斯坦福犬数据集(StanfordExtra数据集基于此)是使用ImageNet-1k数据集构建的。因此,在ImageNet-1k数据集上预训练的模型可能对这项任务有用。我们将使用一个在此数据集上预训练的MobileNetV2作为骨干网络,从图像中提取有意义的特征,然后将其传递给自定义回归头以预测坐标。

def get_model():
    # Load the pre-trained weights of MobileNetV2 and freeze the weights
    backbone = keras.applications.MobileNetV2(
        weights="imagenet",
        include_top=False,
        input_shape=(IMG_SIZE, IMG_SIZE, 3),
    )
    backbone.trainable = False

    inputs = layers.Input((IMG_SIZE, IMG_SIZE, 3))
    x = keras.applications.mobilenet_v2.preprocess_input(inputs)
    x = backbone(x)
    x = layers.Dropout(0.3)(x)
    x = layers.SeparableConv2D(
        NUM_KEYPOINTS, kernel_size=5, strides=1, activation="relu"
    )(x)
    outputs = layers.SeparableConv2D(
        NUM_KEYPOINTS, kernel_size=3, strides=1, activation="sigmoid"
    )(x)

    return keras.Model(inputs, outputs, name="keypoint_detector")
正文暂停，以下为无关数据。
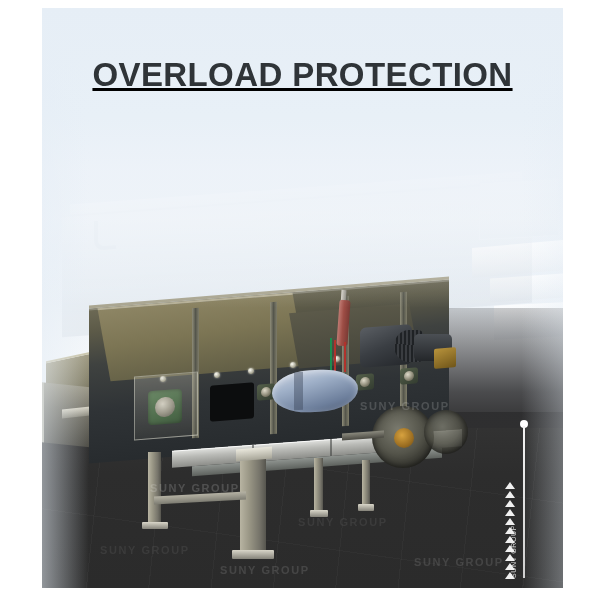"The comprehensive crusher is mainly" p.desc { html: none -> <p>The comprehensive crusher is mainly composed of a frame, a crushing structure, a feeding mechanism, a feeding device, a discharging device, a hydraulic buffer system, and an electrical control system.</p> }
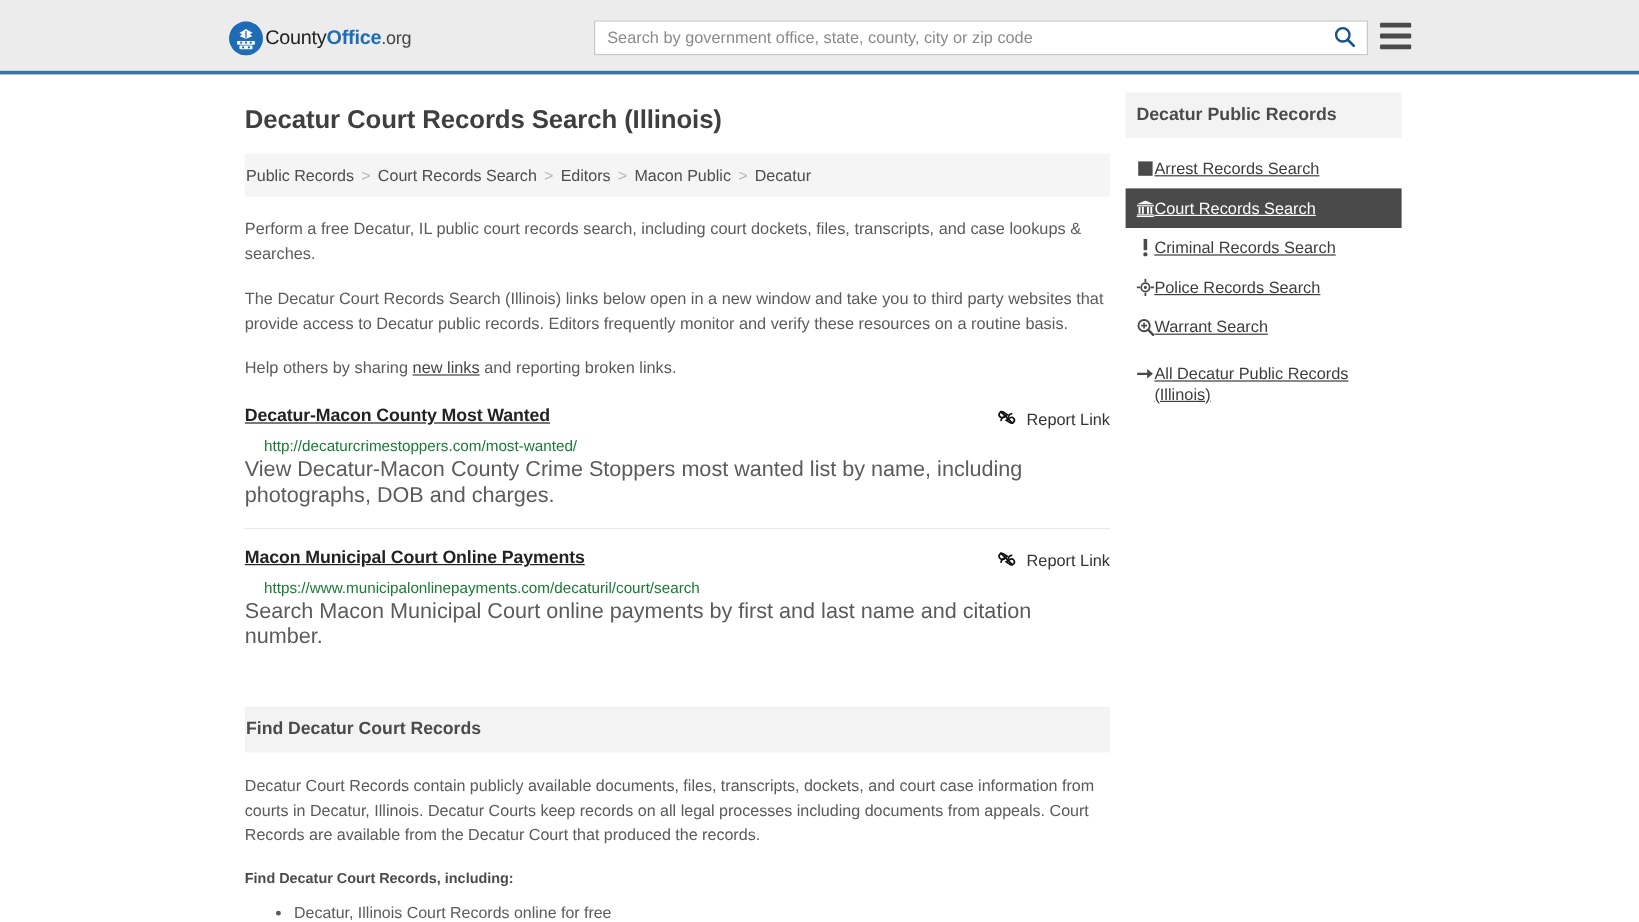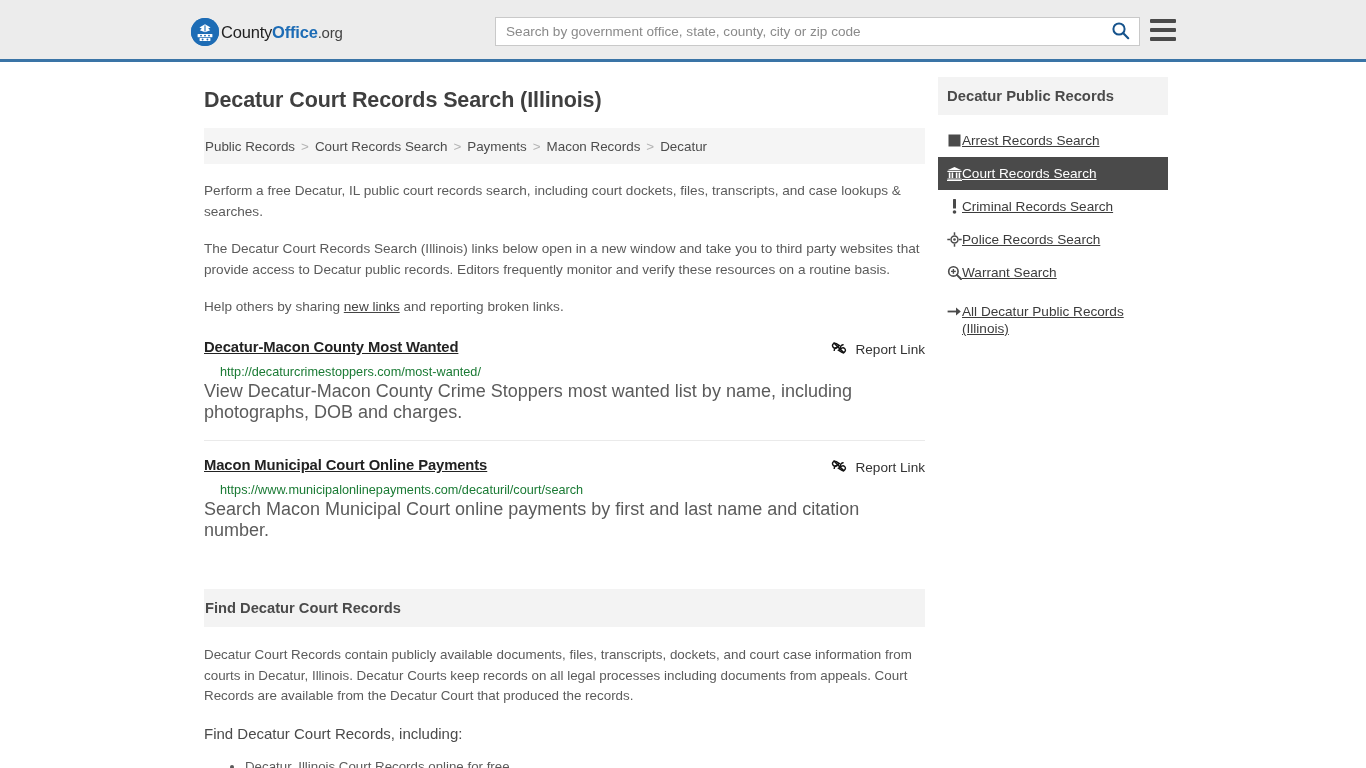"Payments" a { text: Payments -> Editors }
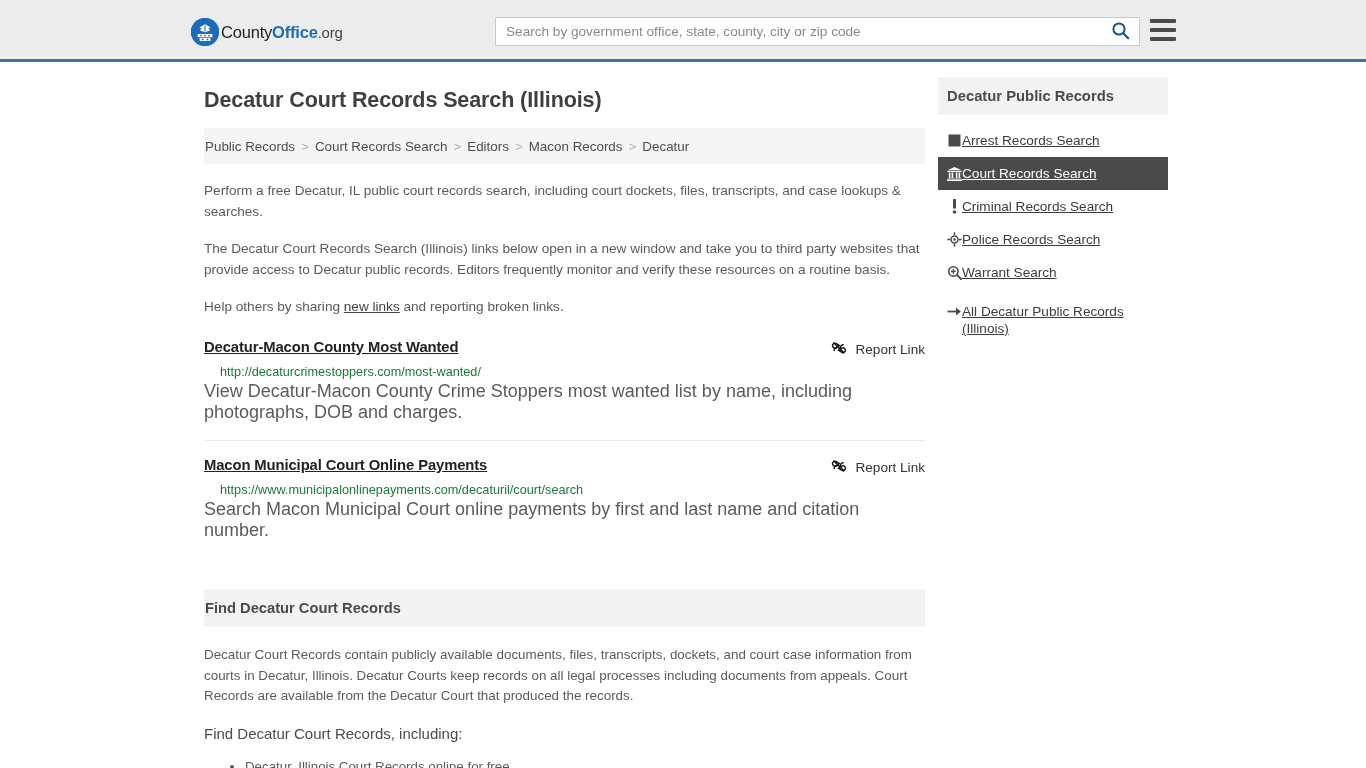"Macon Records" a { text: Records -> Public }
我们的自定义网络是全卷积的,这使得它比具有全连接密集层的相同版本网络更节省参数。

get_model().summary()
Downloading data from https://storage.googleapis.com/tensorflow/keras-applications/mobilenet_v2/mobilenet_v2_weights_tf_dim_ordering_tf_kernels_1.0_224_no_top.h5
 9406464/9406464 ━━━━━━━━━━━━━━━━━━━━ 0s 0us/step
Model: "keypoint_detector"
┏━━━━━━━━━━━━━━━━━━━━━━━━━━━━━━━━━┳━━━━━━━━━━━━━━━━━━━━━━━━━━━┳━━━━━━━━━━━━┓
┃ Layer (type)                     Output Shape                  Param # ┃
┡━━━━━━━━━━━━━━━━━━━━━━━━━━━━━━━━━╇━━━━━━━━━━━━━━━━━━━━━━━━━━━╇━━━━━━━━━━━━┩
│ input_layer_1 (InputLayer)      │ (None, 224, 224, 3)       │          0 │
├─────────────────────────────────┼───────────────────────────┼────────────┤
│ true_divide (TrueDivide)        │ (None, 224, 224, 3)       │          0 │
├─────────────────────────────────┼───────────────────────────┼────────────┤
│ subtract (Subtract)             │ (None, 224, 224, 3)       │          0 │
├─────────────────────────────────┼───────────────────────────┼────────────┤
│ mobilenetv2_1.00_224            │ (None, 7, 7, 1280)        │  2,257,984 │
│ (Functional)                    │                           │            │
├─────────────────────────────────┼───────────────────────────┼────────────┤
│ dropout (Dropout)               │ (None, 7, 7, 1280)        │          0 │
├─────────────────────────────────┼───────────────────────────┼────────────┤
│ separable_conv2d                │ (None, 3, 3, 48)          │     93,488 │
│ (SeparableConv2D)               │                           │            │
├─────────────────────────────────┼───────────────────────────┼────────────┤
│ separable_conv2d_1              │ (None, 1, 1, 48)          │      2,784 │
│ (SeparableConv2D)               │                           │            │
└─────────────────────────────────┴───────────────────────────┴────────────┘
 Total params: 2,354,256 (8.98 MB)
 Trainable params: 96,272 (376.06 KB)
 Non-trainable params: 2,257,984 (8.61 MB)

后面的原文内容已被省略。